Contrairement aux idées réçues, tenter de faire son trou au sein d'un genre qui a le vent en poupe, n'est pas chose si aisée car on a alors tôt fait d'être avalé par la masse de courtisans sans imagination ni panache à la remorque d'une poignée de têtes de gondoles. Ce constat se vérifie nettement avec le Gothic metal dit " à chanteuse", dont on collectionne les specimens par palettes entières.
On craignait qu'Elyose, jeune pousse née en 2009 avec alors deux "l" à son patronyme, viennent compléter cette litanie de banals suiveurs. La pochette un peu cheap car sans recherche (bien que la silhouette qui s'y détache se veut des plus agichante), de Théogyne, son premier effort longue durée, que précédait une démo répondant au même nom, ainsi que le joli minois de sa chanteuse, Justine Daaé, n'auguraient de fait rien d'exceptionnel dans cet horizon bouché. La (bonne) surprise n'en est ainsi que plus grande, ce galop d'essai pouvant être considéré comme une des meilleurs sorties hexagonale que le genre nous ait offert ces derniers temps. Ni plus ni moins.
Bien que devenu un vrai groupe à part entière, nombre de détails trahissent l'origine bicéphale et vaguement electro d'un projet au départ seul joujou de la jeune femme et du multi-instrumentiste Ghislain Henry, alors en charge de tout le reste et surtout du programming. "Elévation" et ses couleurs synthétiques, pas si éloignée que cela du Paradise Lost époque One Second/Host, affiche par exemple les oripeaux de ces débuts.
S'ils ne s'éloignent jamais vraiment des invariants que le Gothic Metal traîne comme un boulet, et notamment le recours à ces jarretières cousus avec des riffs assez lourds ("Mirry Dancers"), les Franciliens les exploitent avec naturel, ne cherchant pas à révolutionner à tout prix un style qu'il honore sincèrement. Surtout, ils possèdent dans leur corset deux atouts de choix...

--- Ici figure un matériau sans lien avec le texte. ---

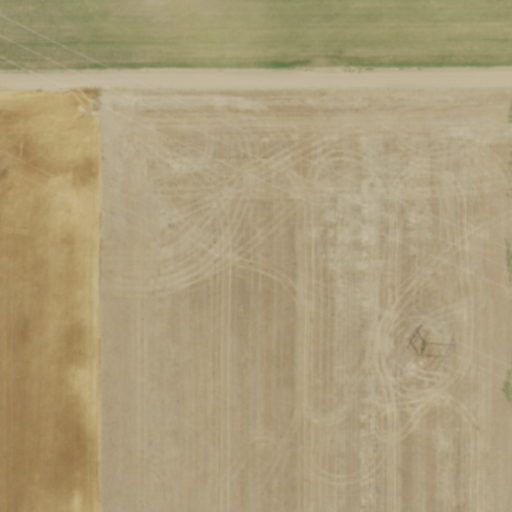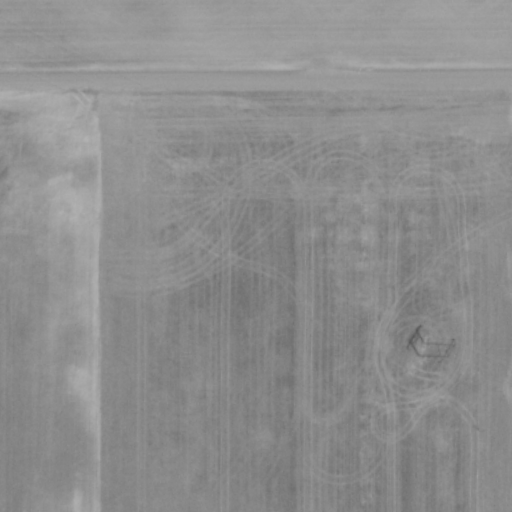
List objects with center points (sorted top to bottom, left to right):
crop: (255, 30)
road: (256, 78)
crop: (256, 301)
power tower: (420, 345)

D'une part, une qualité d'écriture et d'arrangement indéniable, et tout à fait respectable eu égard aux moyens en oeuvre forcément plus modestes que chez certains de leurs concurrents européens. "L'orientale" et son emphase symphonique, "le libérateur", "Les artisans du chaos" au joli refrain ou bien encore le morceau éponyme constituent une charmante collection de petites perles, palmarès à peine assombri par de rares pistes plus quelconques mais qui évite les fades et (trop) convenues roucoulades. D'autre part, alternant le français (surtout) et l'anglais (un peu moins), Justine s'impose comme un petit bout de voix aussi délicieux et sucré que puissant. Omniprésente, elle tire Elyose vers le haut, lui conférant un charme candide que voile néanmoins une mélancolie diffuse.
Les amateurs de chant féminin et de Metal gothique et moderne ne peuvent s'abtenir de ce groupe des plus prometteurs et de ce Théogyne en tout point honorable.